猫の名は!
自分の置かれた状況に何とも言えない絶望感に浸っているとき、白猫が近くに寄ってきて仁の足に頭を擦り付けてきた。
「こう見る普通の猫なんだけどなぁ~。なんか腹が立ってきた。」
と、考えていると白猫が、
「どうです?、少しは癒されましたか?生前に猫が好きだったのは調査済みですので、それに合わせて私の姿を調整しています。」
計られている感が半端なく襲ってくる仁は、ますますイライラしてきた。しかし、ここで怒っても仕方がない。しかも年齢的にも怒りを持続させるほど元気もない。なんだかシワシワに朽ちていきそうな気持になっていくのだった。
「さっでは移動しましょうか。しばらくの間の住まいに行きましょう。」
と白猫は尻尾をこっちに向けて歩き始めた。仁もとりあえずここに居続けるわけにもいかないので素直に白猫の後ろをついていくことにした。

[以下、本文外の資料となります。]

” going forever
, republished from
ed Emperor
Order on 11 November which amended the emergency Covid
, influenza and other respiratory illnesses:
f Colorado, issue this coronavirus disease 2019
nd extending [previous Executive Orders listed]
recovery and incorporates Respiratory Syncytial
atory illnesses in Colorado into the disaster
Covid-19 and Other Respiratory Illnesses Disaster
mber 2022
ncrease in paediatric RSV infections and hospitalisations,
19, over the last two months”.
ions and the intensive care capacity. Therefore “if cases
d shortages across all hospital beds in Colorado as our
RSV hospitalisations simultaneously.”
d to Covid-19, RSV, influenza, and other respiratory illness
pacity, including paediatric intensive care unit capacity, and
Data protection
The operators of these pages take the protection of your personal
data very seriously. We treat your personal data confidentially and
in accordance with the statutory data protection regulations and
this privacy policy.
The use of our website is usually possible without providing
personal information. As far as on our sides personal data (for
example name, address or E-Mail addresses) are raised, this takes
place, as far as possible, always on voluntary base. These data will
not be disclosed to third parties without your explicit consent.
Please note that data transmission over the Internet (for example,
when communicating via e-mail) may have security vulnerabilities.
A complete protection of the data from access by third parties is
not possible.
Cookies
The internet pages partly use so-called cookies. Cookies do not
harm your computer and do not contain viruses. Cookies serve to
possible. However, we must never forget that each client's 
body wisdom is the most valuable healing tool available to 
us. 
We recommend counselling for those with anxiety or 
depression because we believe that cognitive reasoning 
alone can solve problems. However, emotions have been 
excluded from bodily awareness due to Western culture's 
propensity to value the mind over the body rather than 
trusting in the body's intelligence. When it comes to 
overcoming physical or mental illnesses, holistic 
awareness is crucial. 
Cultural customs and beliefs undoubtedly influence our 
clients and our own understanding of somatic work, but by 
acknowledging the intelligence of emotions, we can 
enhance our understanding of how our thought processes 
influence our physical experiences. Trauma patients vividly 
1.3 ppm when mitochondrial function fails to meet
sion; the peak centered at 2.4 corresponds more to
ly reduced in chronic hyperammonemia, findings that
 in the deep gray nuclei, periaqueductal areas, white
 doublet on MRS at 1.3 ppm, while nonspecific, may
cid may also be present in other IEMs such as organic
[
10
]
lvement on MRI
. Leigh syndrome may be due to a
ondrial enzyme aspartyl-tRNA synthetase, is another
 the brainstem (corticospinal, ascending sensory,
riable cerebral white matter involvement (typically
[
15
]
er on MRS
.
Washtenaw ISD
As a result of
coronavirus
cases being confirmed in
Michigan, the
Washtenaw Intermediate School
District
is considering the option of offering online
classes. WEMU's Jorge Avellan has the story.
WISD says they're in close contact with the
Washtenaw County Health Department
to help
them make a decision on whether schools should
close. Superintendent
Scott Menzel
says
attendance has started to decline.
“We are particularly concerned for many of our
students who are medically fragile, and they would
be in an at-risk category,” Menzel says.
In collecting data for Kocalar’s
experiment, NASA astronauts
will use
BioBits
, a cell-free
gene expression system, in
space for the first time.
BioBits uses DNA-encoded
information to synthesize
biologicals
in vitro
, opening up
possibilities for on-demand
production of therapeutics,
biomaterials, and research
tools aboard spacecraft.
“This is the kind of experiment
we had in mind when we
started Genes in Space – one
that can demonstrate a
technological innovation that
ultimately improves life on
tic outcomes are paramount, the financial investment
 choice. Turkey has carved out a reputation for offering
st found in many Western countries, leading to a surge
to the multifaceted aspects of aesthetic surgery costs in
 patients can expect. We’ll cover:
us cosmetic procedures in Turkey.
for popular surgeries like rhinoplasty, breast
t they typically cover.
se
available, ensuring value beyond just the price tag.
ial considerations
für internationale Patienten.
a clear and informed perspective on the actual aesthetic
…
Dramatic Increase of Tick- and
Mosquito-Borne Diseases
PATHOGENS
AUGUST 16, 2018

随分と歩いた。感覚的には二時間ぐらいだろうか。この世界の事を白猫から聞きながら歩いてはいたものの、普段運動なんてするはずのない生活をしていたためもうヘトヘトになった仁は、もうそろそろ限界だと感じていた。そしてようやく白猫がピタリと歩くのを止め、
「つきましたよ。あの家がしばらくの住処になります。こちらの方で用意をしておきました。」
仁は寄りかかった木に体を預けながら下に向いていた視線をなんとか上に向け、木の間から見える風景を見ると、木こりの家のような煙突のある家が建ってある。見た目は完全にログハウスだ。
「はぁ~ようやくついた、もう歩けない。久々にこれだけ歩いた気がする。」
と、なんとかこの家の中に入っていく仁。中には暖炉、テーブル、いす、そしてベットと一通り生活ができそうな備品や設備があった。
「とりあえず今日は疲れました。ちょっと休ませてください。」
とベットの中にダイブした仁はしばらくその意識を手放すのであった。
何時間ほど寝たのだろうか、室内の暖炉には火がついていて室内は心地よい温度になっている。足元には例の白猫が丸まって寝ていたようだが仁が目覚めると同時に起きたようで、
「目覚めましたか。よく寝てましたよ、ガーガーいびきもかいてました。あまりにうるさかったので防音の魔法を使用したぐらいです!」
「・・・、そりゃご迷惑をおかけしましたね!でもほぼ不死身の人間にさせられた迷惑よりかははるかにマシだとは思いますけどね!」
と、糸目にして白猫の方を向き抗議をすると、
「それを私に言われましても、私がそうしたんじゃないんだから。まぁ前向きに考えてこれから生きていきましょうね!」
などと、この猫が仁もよく知っている風な公務員お得意の事務答弁を行い、ますます仁を苛立たせたのはここだけの話。
そんなこんなの目覚めのあとはお約束お腹がすいてきた仁。お腹をこすりながら、なにか食べ物はないかと室内を探す。しかしそれらしきものは見当たらない。そうすると白猫が、
「食べ物はこの周りの森で狩りをしたり、この家の外に畑でも作って育てないと何もないですよ。働かざる者食うべからず、て生前の世界でも言うでしょ?」
と、さも当然のように言ってのける。仁は深いため息で天を仰ぐが、こんなヒドイ目にした神様を仰ぐことになりそうなのですぐに頭を抱えて唸った。いずれにしても食は大事。ただでさえこのでっぷりとした体を維持するにはそれなりの食料も必要となる。背に腹は代えられないので白猫を共として狩りに出かけることにした。
しばらくは白猫と一緒にいる羽目になりそうなので、白猫と相談しこの白猫に名前を付けることを思いたった仁は、
「実は猫の名前は考えていたんです。ずっと飼いたいと思っていたので。」
「おや、どんな名前でしょう?」
「ユニー、という名前です。」
「で、なぜユニーなんです?」
「秘密です。黙秘します。どうぜ私たちだけなんですから、それでいいでしょ。文句言わない!」
「まぁ、そりゃいいですけど、言いにくいのでユニにしてください。」
「それくらいなら妥協しましょう。ではあなたの名前はユニで。」
仁はユニを鑑定してみた。
名前:ユニ(神の眷属)
HP:不明
MP:不明
スキル:不明
・・・・なんも見えませんね。ユニは神の眷属とだけ認識できているようだ。
「あっいま覗きましたね!ス・ケ・ベ!」
「なんてこというんです!そりゃ普通見るでしょう。状況確認は大事です。」
「まぁいいですけど、見たところで今の仁さんの力では何も見えないでしょうしね。」
ユニはそう言ってそそくさと家から出て行った。
「早くしてくださいよ、食べ物取りき行くんでしょ!」
ユニにせかされて仁も家から出た。